24 stycznia 2020

Czy należy, a jeśli tak, to kto powinien ponaglić recenzenta wniosku habilitacyjnego?


Habilitanci, którzy złożyli wnioski o wszczęcie postępowania w ub. roku muszą uzbroić się w anielską cierpliwość. Obowiązująca ich do 30 .04.2019 r. ustawa o stopniach naukowych i tytułach naukowych z 2003 r. (z późn.zm.) wprowadziła sześciotygodniowy termin procedowania recenzenckiego. Jest to jednak - biorąc pod uwagę podział terminów ze względu na skutki prawne - termin porządkowy (instrukcyjny), a nie termin zawity. Oznacza to, że przygotowanie recenzji po tym terminie nie czyni jej nieskuteczną. Osoba otrzymująca zadanie napisania recenzji osiągnięć naukowych kandydata powinna wykonać je w ciągu sześciu tygodni, ale jeśli tego nie uczyni, nie można tego zakwestionować czy zaskarżyć.

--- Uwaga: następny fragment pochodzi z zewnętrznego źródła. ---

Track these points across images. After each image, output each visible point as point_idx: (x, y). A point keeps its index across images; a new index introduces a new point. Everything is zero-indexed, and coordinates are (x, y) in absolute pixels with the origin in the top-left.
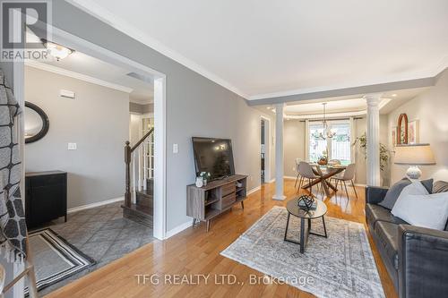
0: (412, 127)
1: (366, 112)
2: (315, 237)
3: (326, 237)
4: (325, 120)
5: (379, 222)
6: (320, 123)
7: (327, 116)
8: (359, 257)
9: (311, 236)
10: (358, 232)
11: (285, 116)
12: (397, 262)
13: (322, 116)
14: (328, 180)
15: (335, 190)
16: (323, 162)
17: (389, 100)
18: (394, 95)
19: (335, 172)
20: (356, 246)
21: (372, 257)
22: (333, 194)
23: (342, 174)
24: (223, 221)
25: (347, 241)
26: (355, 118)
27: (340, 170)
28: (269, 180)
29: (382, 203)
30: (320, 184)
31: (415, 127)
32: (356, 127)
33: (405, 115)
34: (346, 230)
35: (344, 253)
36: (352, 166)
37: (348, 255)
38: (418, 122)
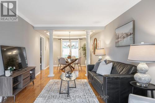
0: (98, 43)
1: (85, 37)
2: (72, 89)
3: (76, 87)
4: (70, 39)
5: (94, 77)
6: (68, 40)
7: (71, 37)
8: (88, 91)
9: (70, 89)
10: (86, 83)
11: (54, 37)
12: (102, 88)
13: (69, 37)
14: (71, 65)
15: (74, 69)
16: (70, 57)
17: (92, 33)
18: (94, 31)
19: (74, 61)
20: (86, 88)
21: (92, 90)
22: (73, 70)
23: (77, 62)
24: (23, 93)
25: (83, 87)
26: (80, 39)
27: (76, 60)
28: (44, 68)
29: (93, 70)
30: (68, 67)
31: (99, 43)
32: (80, 42)
33: (96, 39)
34: (82, 83)
35: (83, 91)
36: (80, 58)
37: (85, 92)
38: (100, 41)
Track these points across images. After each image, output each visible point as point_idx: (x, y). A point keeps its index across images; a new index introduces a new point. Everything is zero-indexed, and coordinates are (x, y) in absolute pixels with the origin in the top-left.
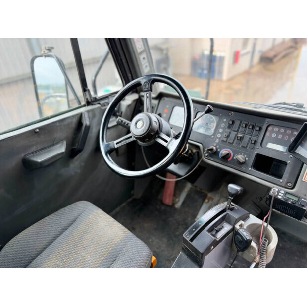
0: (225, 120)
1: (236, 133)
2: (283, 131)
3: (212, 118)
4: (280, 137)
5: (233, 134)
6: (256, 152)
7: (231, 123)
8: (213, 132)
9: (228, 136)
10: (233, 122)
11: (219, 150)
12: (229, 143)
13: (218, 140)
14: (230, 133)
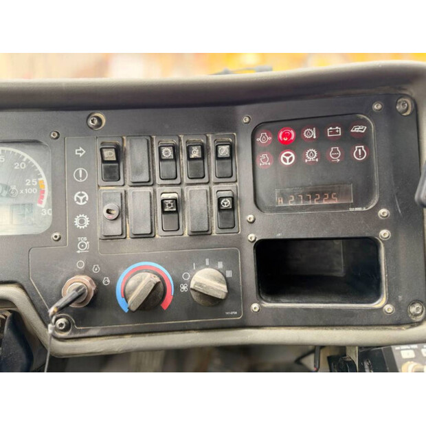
0: (80, 152)
1: (149, 189)
2: (314, 135)
3: (20, 159)
4: (311, 159)
5: (139, 200)
6: (252, 237)
7: (110, 155)
8: (48, 212)
9: (123, 213)
10: (119, 151)
11: (106, 281)
12: (137, 236)
13: (83, 240)
14: (124, 197)
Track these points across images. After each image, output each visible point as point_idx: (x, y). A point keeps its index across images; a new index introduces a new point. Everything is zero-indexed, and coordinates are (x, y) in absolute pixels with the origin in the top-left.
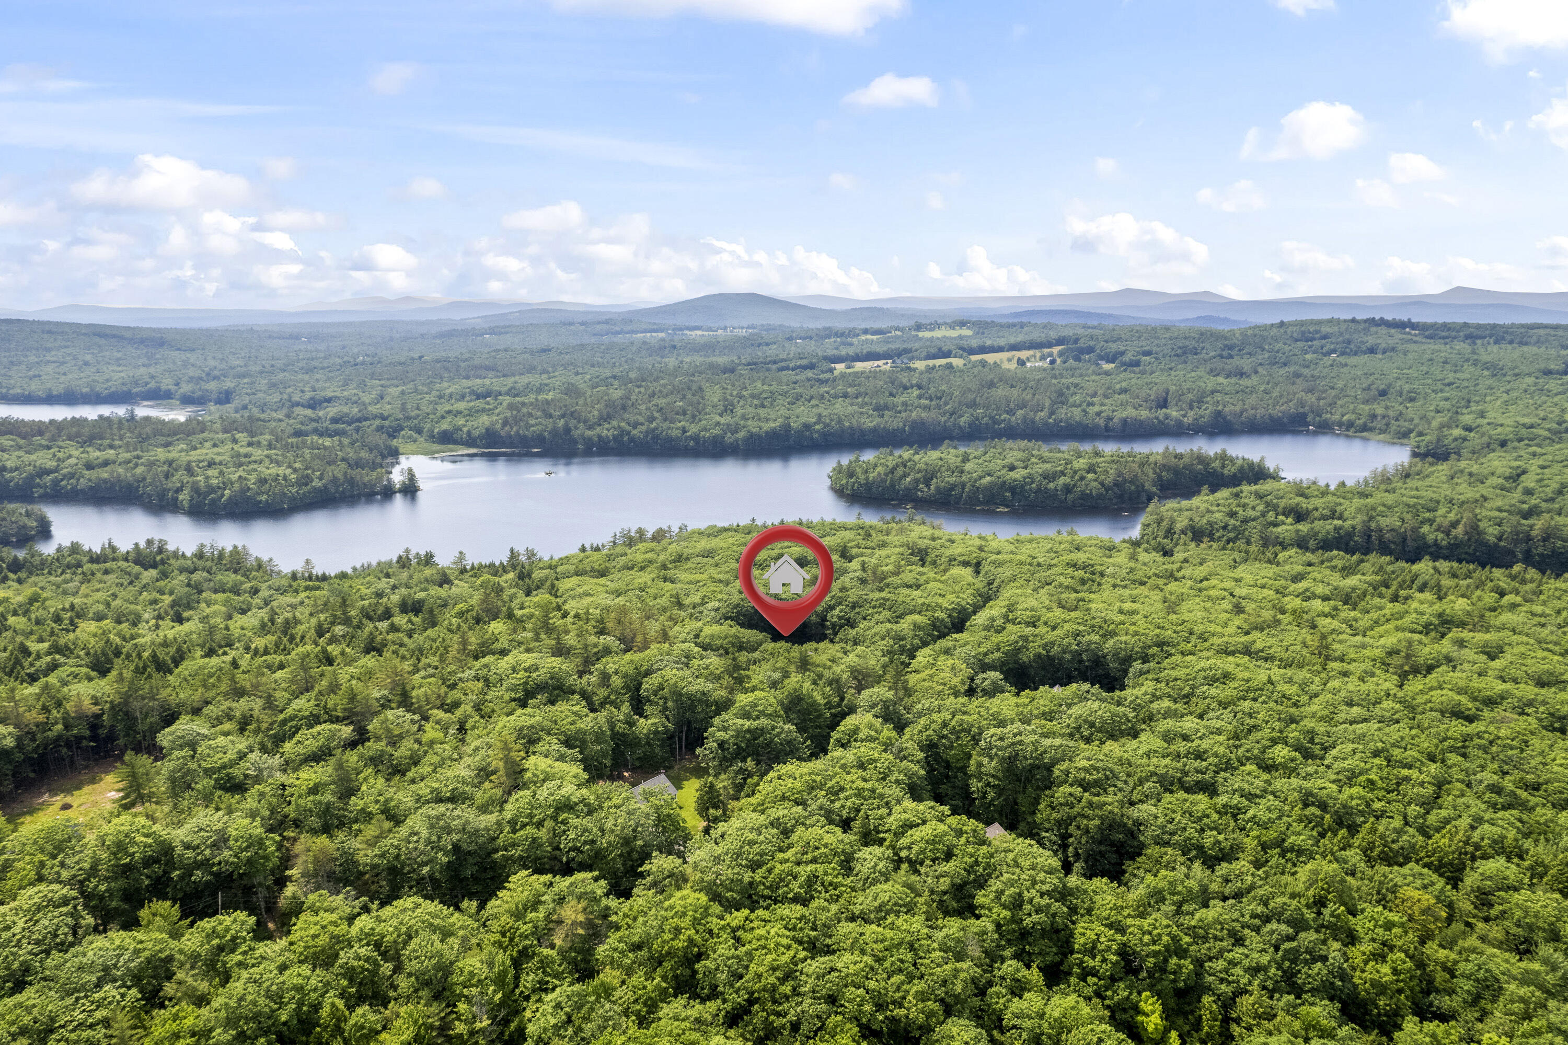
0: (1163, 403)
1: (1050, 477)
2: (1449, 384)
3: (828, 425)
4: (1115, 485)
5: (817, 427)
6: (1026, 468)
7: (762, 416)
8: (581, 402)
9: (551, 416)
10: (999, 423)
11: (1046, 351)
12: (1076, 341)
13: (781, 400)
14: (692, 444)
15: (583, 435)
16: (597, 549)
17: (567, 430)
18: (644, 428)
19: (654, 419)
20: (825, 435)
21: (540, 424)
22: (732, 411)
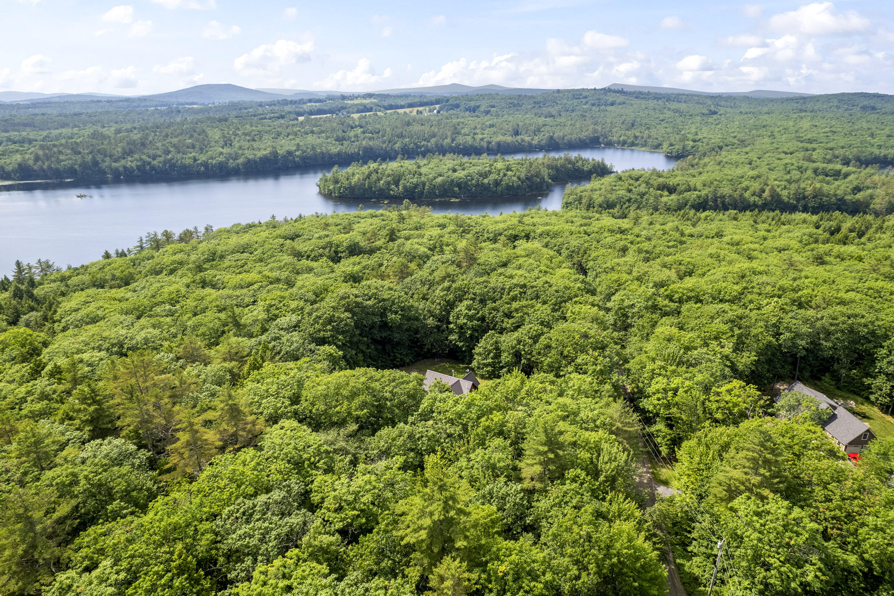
0: (517, 133)
1: (485, 175)
2: (663, 120)
3: (305, 152)
4: (527, 179)
5: (297, 153)
6: (463, 169)
7: (255, 147)
8: (106, 142)
9: (80, 153)
10: (420, 147)
11: (432, 107)
12: (447, 101)
13: (266, 136)
14: (202, 169)
15: (110, 167)
16: (122, 255)
17: (96, 163)
18: (162, 159)
19: (169, 152)
20: (303, 158)
21: (70, 159)
22: (231, 145)
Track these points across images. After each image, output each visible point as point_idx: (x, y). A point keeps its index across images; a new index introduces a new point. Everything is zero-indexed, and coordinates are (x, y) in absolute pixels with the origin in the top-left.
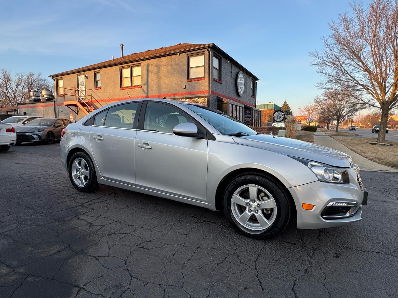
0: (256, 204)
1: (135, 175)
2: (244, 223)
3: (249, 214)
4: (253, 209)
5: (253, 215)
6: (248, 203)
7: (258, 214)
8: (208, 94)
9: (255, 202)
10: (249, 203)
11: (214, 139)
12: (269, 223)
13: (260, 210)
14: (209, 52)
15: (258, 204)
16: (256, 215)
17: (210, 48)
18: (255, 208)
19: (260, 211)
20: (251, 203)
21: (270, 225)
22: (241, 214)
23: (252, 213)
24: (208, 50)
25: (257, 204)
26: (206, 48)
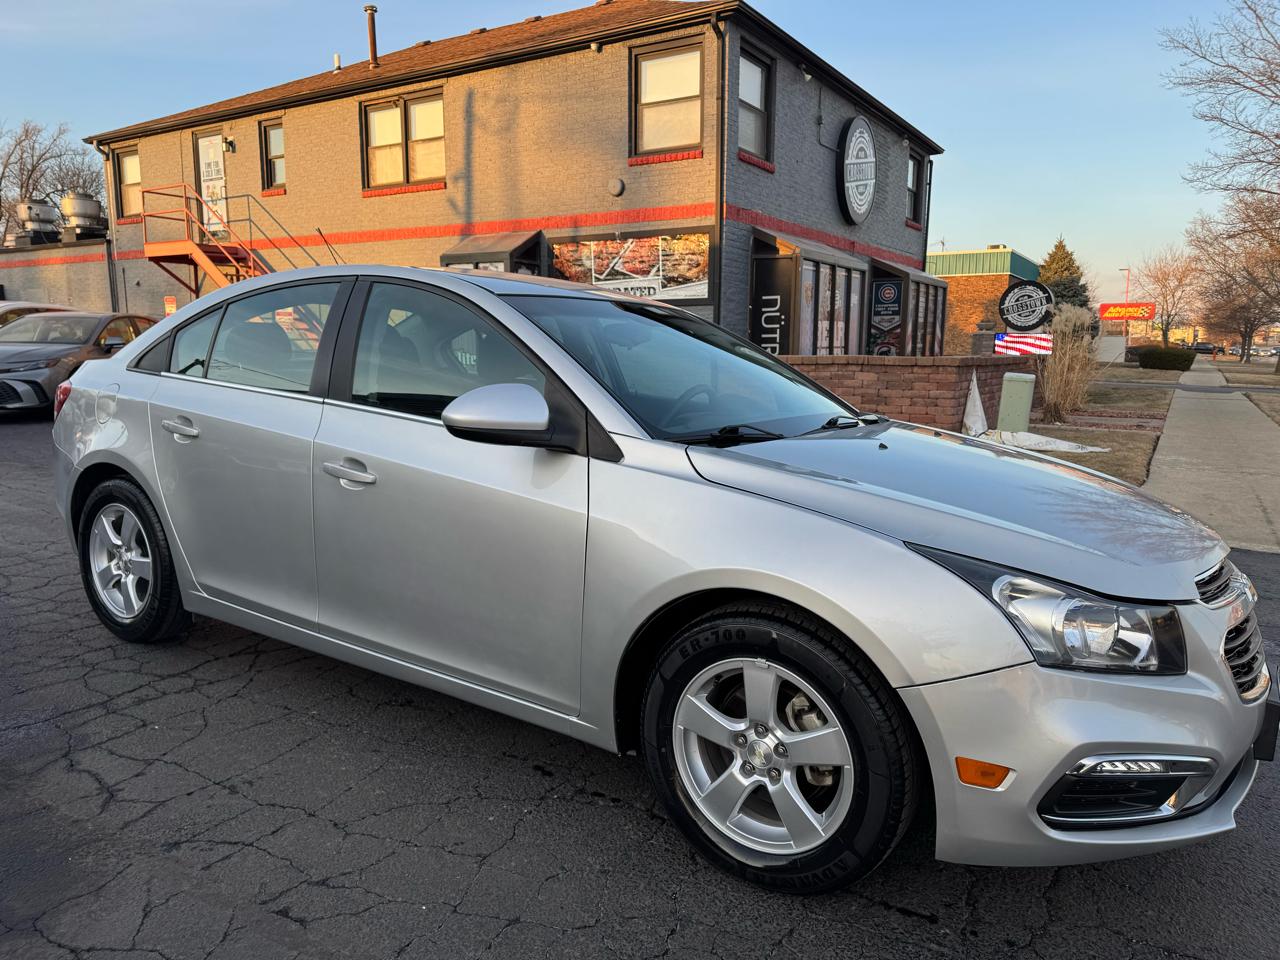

Musiałaby wykonać zadanie w ciągu 6 tygodni, gdyby ów termin był zawity, ale takim on nie jest. Tym samym przewodniczący komisji habilitacyjnych mogą jedynie prosić dziekanów, a obecnie przewodniczących organu uczelnianego upoważnionego do nadawania stopni naukowych w ramach danej dyscypliny naukowej, by stosownym pismem czy telefoniczną rozmową wpłynęli na recenzenta, który znacząco przekracza ów termin.

Ustawodawca prawdopodobnie wprowadził przed 9 laty termin instrukcyjny licząc się z tym, że recenzent może potrzebować znacznie więcej czasu na rzetelne i obiektywne sporządzenie recenzji. Osiągnięcia habilitantów są nieporównywalne nie tylko ilościowo, objętościowo, ale także ze względu na zastosowane przez nich metody badań, co do których poprawności mogą rodzić się wątpliwości.

Są też zdarzenia losowe (np. choroby) czy przysługujące nauczycielom akademickim przerwy od wykonywania obowiązków służbowych (np. ferie, święta państwowe i religijne itp.), które w naturalny sposób opóźniają wykonanie zadania. Byłoby dobrze, gdyby recenzenci informowali o potencjalnych opóźnieniach przewodniczącego komisji habilitacyjnej. Pozostali bowiem członkowie komisji czekają także z niecierpliwością, kiedy będą mogli uczestniczyć w posiedzeniu komisji, by zapoznać ją z własną opinią.